→ **文書の抜粋**
^^^^

HOME

「『トマス・グラバーの生涯ー大英帝国の周縁にて』を読んで」
2012/10/08 (月) 17:01 渡部 修

・「(1859年)9月19日、昼下がり。気温33度、長崎らしい気候だ…」で始まる『トマス・グラバーの生涯ー大英帝国の周縁にて』を読んだ。153年前も今年同様暑い9月だったようだ。著者はグラバーと同郷、スコットランド出身のマイケル・ガーディナ氏。日本女子大、千葉大で講師、助教授を務め、現在、本国のウォリック大学教授。1970年生まれの新進気鋭の研究者だ。本書の冒頭で、敢えて“長崎で平和活動にたずさわる人々に”と謳っている。パシフィストである。

・さてグラバーというと、一般的には『蝶々夫人』の舞台となったとされる長崎のグラバー邸の主として知られる。が、実際には日本の近代化に大いに貢献した英貿易商である。我々よく目にする写真のグラバーは髭を蓄え老成しているが、彼の来日時は実に21歳の若者だったのである。海軍(沿岸警備隊、大尉)あがりの造船業者を父に持つ。その彼が半世紀以上に亘り日本で活躍、永住する結果になった。この間の彼の主な治績としては茶、生糸などを扱う本業は勿論のこと、造船、蒸気機関車の導入、造幣、炭鉱経営、ビール醸造、三菱財閥の顧問など多岐に亘るが、彼が最も心血を注いだのは幕末・維新回天期における武器・艦船などの調達、斡旋といった取引とそれに関わる様々な活動なのである。

^^^^

ランドマーク座標の記録:
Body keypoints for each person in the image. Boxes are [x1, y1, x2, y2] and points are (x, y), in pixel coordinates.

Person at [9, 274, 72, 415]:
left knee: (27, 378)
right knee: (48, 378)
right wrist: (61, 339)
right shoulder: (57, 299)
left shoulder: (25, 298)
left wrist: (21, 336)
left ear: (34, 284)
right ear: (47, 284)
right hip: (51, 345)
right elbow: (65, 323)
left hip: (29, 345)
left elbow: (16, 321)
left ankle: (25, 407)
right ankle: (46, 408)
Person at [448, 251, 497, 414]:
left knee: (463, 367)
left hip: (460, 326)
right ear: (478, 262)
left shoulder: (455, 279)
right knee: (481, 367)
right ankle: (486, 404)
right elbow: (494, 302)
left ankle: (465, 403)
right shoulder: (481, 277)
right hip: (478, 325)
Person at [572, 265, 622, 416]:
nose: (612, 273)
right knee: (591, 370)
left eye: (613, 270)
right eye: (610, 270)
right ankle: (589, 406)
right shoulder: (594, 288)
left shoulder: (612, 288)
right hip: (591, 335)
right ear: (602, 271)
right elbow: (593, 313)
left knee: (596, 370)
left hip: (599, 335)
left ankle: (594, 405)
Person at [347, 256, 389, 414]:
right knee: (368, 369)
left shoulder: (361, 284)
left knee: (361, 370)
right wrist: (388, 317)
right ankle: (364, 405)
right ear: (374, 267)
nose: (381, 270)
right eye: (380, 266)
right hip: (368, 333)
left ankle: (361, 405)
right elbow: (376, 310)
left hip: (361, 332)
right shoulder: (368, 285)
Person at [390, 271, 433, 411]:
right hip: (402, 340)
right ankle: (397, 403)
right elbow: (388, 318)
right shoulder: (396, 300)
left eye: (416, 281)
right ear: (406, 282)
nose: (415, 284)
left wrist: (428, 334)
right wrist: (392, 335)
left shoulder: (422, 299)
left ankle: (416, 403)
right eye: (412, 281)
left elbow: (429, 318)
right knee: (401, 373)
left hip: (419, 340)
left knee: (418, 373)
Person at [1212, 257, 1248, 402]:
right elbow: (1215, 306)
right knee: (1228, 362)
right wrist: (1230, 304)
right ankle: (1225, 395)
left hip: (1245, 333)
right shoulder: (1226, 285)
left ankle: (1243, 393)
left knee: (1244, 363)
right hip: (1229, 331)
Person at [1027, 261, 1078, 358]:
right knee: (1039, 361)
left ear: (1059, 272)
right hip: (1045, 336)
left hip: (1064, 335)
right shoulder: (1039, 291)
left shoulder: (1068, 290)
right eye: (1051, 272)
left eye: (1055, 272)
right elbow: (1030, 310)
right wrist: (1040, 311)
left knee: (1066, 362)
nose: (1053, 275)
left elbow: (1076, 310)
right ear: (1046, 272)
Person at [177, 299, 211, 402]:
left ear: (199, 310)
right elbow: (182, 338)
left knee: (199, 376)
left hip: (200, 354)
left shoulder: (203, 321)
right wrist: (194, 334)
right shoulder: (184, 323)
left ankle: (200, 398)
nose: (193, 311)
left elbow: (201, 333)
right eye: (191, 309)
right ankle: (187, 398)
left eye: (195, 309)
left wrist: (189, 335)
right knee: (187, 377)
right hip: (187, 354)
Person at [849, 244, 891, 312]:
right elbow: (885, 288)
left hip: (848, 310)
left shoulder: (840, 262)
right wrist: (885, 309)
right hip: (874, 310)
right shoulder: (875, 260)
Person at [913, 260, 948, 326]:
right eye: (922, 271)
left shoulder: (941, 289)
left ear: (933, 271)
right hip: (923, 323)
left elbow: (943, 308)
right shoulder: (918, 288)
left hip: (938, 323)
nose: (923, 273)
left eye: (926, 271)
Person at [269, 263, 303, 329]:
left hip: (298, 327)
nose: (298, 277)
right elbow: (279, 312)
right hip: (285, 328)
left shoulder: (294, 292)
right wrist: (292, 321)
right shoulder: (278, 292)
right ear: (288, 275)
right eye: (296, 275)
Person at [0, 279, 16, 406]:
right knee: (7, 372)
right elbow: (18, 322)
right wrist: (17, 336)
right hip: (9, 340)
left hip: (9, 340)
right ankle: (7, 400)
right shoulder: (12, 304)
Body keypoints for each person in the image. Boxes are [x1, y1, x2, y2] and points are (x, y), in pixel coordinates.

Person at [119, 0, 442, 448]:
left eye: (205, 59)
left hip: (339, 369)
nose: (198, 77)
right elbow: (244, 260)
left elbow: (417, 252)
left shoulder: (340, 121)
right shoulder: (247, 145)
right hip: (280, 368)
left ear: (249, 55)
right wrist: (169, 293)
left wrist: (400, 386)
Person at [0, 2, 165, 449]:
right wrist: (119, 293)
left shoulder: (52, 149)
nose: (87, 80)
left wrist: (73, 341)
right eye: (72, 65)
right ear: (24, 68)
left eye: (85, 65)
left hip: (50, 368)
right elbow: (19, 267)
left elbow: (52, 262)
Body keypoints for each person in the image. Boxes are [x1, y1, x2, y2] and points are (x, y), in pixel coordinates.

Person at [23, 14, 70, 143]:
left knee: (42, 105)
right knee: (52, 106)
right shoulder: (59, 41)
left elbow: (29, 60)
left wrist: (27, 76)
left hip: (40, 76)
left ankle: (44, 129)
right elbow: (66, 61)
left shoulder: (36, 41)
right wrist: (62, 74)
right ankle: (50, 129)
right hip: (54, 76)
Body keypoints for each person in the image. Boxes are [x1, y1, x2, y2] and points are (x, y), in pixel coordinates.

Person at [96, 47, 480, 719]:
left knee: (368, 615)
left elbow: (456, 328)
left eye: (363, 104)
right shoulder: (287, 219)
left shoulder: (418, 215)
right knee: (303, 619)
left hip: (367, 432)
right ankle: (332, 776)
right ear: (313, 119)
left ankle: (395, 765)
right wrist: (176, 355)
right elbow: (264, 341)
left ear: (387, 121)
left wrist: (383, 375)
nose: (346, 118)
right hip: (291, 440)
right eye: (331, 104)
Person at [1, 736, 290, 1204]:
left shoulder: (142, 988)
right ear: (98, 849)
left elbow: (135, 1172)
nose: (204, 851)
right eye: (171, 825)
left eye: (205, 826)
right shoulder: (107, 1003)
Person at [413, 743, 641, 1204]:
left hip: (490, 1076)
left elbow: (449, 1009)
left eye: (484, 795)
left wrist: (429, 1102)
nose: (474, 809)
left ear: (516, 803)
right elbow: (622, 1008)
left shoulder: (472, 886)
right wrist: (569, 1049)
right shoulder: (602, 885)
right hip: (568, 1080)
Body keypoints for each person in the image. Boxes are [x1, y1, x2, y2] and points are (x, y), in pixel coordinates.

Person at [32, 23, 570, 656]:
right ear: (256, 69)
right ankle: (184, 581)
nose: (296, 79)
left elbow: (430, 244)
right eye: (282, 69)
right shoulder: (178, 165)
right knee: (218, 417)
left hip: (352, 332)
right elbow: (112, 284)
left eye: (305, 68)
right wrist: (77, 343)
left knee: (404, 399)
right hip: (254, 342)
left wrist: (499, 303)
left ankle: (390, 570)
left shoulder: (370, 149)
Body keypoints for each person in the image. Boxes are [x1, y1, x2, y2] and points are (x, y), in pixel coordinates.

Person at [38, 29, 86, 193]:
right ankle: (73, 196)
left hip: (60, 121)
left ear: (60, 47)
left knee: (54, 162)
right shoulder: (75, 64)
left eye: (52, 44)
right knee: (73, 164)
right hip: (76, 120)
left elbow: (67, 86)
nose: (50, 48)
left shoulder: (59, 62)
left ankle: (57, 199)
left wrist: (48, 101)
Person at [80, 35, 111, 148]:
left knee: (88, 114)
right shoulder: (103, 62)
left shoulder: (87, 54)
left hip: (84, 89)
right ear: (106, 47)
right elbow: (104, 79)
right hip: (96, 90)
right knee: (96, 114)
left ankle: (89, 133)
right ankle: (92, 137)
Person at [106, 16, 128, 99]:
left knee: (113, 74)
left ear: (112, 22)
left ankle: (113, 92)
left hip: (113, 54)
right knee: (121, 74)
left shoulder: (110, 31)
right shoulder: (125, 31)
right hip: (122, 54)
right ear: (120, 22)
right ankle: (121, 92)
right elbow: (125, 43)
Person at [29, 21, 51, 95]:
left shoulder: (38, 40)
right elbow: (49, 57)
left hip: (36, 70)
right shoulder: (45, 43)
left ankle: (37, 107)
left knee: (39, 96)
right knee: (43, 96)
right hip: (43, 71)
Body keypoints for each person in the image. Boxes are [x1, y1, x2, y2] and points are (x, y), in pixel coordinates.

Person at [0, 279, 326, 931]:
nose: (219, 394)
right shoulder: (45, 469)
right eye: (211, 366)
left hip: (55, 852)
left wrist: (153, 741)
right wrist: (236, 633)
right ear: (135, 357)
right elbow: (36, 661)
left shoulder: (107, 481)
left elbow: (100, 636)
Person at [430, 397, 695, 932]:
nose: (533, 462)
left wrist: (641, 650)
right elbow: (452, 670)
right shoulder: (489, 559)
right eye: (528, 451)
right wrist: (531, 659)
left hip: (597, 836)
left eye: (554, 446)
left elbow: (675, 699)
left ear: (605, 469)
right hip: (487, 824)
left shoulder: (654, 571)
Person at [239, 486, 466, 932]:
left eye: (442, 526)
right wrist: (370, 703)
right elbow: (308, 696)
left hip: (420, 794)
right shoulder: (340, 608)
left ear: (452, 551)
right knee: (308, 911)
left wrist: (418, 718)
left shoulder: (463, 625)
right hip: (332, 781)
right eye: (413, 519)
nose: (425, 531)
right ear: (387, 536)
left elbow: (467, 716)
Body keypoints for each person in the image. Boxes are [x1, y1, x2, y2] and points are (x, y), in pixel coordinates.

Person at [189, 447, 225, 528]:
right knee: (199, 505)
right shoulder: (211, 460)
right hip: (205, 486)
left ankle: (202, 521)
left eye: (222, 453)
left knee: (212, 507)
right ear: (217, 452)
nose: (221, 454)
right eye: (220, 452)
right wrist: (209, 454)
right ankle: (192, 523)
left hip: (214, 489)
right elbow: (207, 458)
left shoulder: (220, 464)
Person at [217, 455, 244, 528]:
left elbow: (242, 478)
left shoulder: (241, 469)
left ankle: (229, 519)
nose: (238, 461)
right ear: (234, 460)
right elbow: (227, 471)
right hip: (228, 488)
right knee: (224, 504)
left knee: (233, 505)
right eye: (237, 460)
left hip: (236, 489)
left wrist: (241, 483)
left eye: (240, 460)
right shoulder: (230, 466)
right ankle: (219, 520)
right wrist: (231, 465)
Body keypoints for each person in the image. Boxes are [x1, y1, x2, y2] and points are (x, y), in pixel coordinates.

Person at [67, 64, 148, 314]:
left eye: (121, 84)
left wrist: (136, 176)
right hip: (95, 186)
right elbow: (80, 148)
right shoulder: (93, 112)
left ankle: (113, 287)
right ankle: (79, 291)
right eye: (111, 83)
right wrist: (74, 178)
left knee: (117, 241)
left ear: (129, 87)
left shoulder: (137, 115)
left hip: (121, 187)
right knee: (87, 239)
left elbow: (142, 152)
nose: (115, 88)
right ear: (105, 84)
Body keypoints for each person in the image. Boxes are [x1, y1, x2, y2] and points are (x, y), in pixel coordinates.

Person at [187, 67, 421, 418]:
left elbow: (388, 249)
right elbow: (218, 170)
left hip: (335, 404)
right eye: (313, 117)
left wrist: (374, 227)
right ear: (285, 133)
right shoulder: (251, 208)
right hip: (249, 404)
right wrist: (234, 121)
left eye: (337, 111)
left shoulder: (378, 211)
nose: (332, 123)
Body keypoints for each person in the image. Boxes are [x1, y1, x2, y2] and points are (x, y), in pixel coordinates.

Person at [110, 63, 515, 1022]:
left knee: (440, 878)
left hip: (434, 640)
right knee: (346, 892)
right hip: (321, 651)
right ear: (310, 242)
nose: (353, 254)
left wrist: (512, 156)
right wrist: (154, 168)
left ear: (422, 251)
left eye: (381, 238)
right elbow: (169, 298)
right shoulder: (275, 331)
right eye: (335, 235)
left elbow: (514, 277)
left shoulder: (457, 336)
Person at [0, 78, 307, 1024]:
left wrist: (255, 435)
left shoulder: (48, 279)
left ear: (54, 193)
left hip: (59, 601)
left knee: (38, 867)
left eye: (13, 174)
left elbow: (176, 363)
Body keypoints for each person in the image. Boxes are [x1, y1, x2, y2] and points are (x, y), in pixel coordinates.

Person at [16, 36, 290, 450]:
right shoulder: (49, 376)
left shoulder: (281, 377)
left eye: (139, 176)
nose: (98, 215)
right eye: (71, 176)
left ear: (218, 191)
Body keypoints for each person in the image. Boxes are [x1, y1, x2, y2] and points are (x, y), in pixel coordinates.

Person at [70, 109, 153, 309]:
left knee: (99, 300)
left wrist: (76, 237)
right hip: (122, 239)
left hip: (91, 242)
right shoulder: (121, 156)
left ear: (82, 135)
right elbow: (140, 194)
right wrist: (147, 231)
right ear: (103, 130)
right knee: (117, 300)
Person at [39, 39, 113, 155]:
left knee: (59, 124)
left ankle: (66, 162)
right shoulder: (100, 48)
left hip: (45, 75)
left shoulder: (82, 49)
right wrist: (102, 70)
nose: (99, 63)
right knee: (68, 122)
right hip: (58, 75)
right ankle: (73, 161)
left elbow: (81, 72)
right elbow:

^^^^

トマス・グラバーの伝記を読んだ感想の文章から、「2012/10/08 (月) 17:01」で始まり「関わる様々な活動なのである。」で終わる部分を、一字一句変えずにもう一度書き出してもらえますか？

→ **問題の解答**
2012/10/08 (月) 17:01 渡部 修

・「(1859年)9月19日、昼下がり。気温33度、長崎らしい気候だ…」で始まる『トマス・グラバーの生涯ー大英帝国の周縁にて』を読んだ。153年前も今年同様暑い9月だったようだ。著者はグラバーと同郷、スコットランド出身のマイケル・ガーディナ氏。日本女子大、千葉大で講師、助教授を務め、現在、本国のウォリック大学教授。1970年生まれの新進気鋭の研究者だ。本書の冒頭で、敢えて“長崎で平和活動にたずさわる人々に”と謳っている。パシフィストである。

・さてグラバーというと、一般的には『蝶々夫人』の舞台となったとされる長崎のグラバー邸の主として知られる。が、実際には日本の近代化に大いに貢献した英貿易商である。我々よく目にする写真のグラバーは髭を蓄え老成しているが、彼の来日時は実に21歳の若者だったのである。海軍(沿岸警備隊、大尉)あがりの造船業者を父に持つ。その彼が半世紀以上に亘り日本で活躍、永住する結果になった。この間の彼の主な治績としては茶、生糸などを扱う本業は勿論のこと、造船、蒸気機関車の導入、造幣、炭鉱経営、ビール醸造、三菱財閥の顧問など多岐に亘るが、彼が最も心血を注いだのは幕末・維新回天期における武器・艦船などの調達、斡旋といった取引とそれに関わる様々な活動なのである。